About time someone realized that re-centralizing back to GitHub’s services isn’t a good idea in the long run as I said before [0] during the recent ‘Dockerpocalypse’ thread.
Perhaps there is some glimmer of hope for self-hosting after all.
It's been a while since I've looked into self-hosted alternatives, do you happen to have any concrete suggestions applicable to solo developers or small teams with limited time and budgets (i.e. not self-hosted GitLab)?
The last time I've looked at self-hosted CI/CD, Concourse stood out as one of the more promising options.
As for code and container registry - Gitea? It seems like it has an integrated container registry now, so that's a plus.
If you're just looking for docker, the official docker registry[0] is quite literally just a docker container. The only problem is that authentication is very much geared around being totally private (as in, they recommend you just throw nginx in front of it). Couldn't find much on a "read-only" version of that.
GitLab is an overbloated mess that you can't really justify unless you have organization-style funding/tax-writeoffs for the server (at which point it's easily the best choice). It expects CI/CD to exist for all projects, even though it can run without it, you'll be missing quite a number of features (the main example is that GitLab demands release builds to be generated through CI unless you want to manipulate the API with curl on your dev machine, vis-a-vis uploading things). It needs a somewhat beefy server unless you go out of your way to downtune the entire thing (which requires quite a bit of configuration), a 5$ VPS will not suffice.
Gitea mostly rocks and in my experience runs on even that 5$ VPS, but it does not ship with any CI/CD by design. They do have a list of external services[1] that can provide CI that can integrate with their software, so you can have CI/CD. Personally I'd recommend Gitea if you're looking to selfhost.
> Gitea mostly rocks and in my experience runs on even that 5$ VPS, but it does not ship with any CI/CD by design. They do have a list of external services[1] that can provide CI that can integrate with their software, so you can have CI/CD. Personally I'd recommend Gitea if you're looking to selfhost.

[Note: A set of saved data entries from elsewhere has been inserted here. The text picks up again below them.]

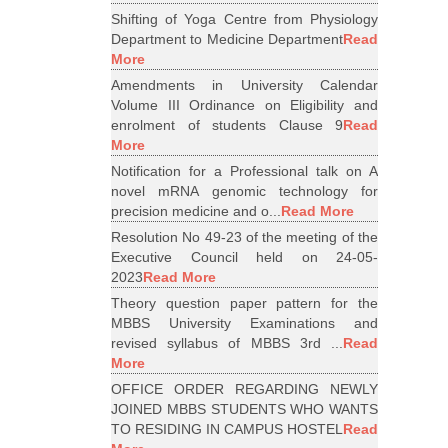
Shifting of Yoga Centre from Physiology
Department to Medicine Department
Read
More
Amendments in University Calendar
Volume III Ordinance on Eligibility and
enrolment of students Clause 9
Read
More
Notification for a Professional talk on A
novel mRNA genomic technology for
precision medicine and o...
Read More
Resolution No 49-23 of the meeting of the
Executive Council held on 24-05-
2023
Read More
Theory question paper pattern for the
MBBS University Examinations and
revised syllabus of MBBS 3rd ...
Read
More
OFFICE ORDER REGARDING NEWLY
JOINED MBBS STUDENTS WHO WANTS
TO RESIDING IN CAMPUS HOSTEL
Read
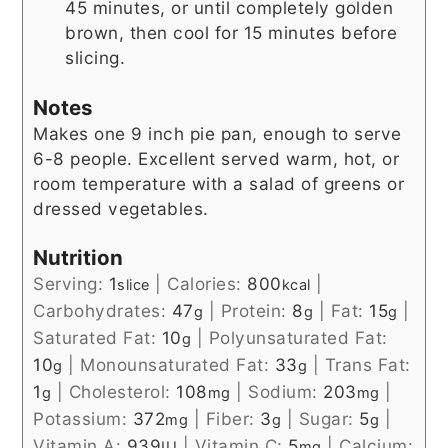
45 minutes, or until completely golden
brown, then cool for 15 minutes before
slicing.
Notes
Makes one 9 inch pie pan, enough to serve
6-8 people. Excellent served warm, hot, or
room temperature with a salad of greens or
dressed vegetables.
Nutrition
Serving:
1
|
Calories:
800
|
slice
kcal
Carbohydrates:
47
|
Protein:
8
|
Fat:
15
|
g
g
g
Saturated Fat:
10
|
Polyunsaturated Fat:
g
10
|
Monounsaturated Fat:
33
|
Trans Fat:
g
g
1
|
Cholesterol:
108
|
Sodium:
203
|
g
mg
mg
Potassium:
372
|
Fiber:
3
|
Sugar:
5
|
mg
g
g
Vitamin A:
939
|
Vitamin C:
5
|
Calcium:
IU
mg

Currently using Gitea + Sonatype Nexus + Drone CI which has worked nicely for my own needs, after previously running self-hosted GitLab for a few years, but finding the updates to be a bit problematic: https://blog.kronis.dev/articles/goodbye-gitlab-hello-gitea-...

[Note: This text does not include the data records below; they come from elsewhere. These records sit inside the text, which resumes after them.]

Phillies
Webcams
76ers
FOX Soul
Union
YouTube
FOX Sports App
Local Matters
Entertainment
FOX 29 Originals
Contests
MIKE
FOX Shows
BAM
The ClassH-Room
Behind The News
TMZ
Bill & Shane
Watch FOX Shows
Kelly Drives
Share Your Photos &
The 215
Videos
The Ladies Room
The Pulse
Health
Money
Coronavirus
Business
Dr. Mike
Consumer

That said, Woodpecker might be a more open CI offering, licensing wise and works similarly to Drone.
But personally I wouldn't judge others for picking whatever else they are familiar with and what works for them, even if that choice would be Jenkins or something like that.
It’s just a game of hot potato with platforms that are willing to foot the bill for the bandwidth and storage for some other business gain.
Self-hosting your own private registry is easy and cheap but for a public registry you’re essentially writing a blank check letting randos across the internet pull your image a million times from their CI pipeline and cost you egress fees.
Perhaps there is some glimmer of hope for self-hosting after all.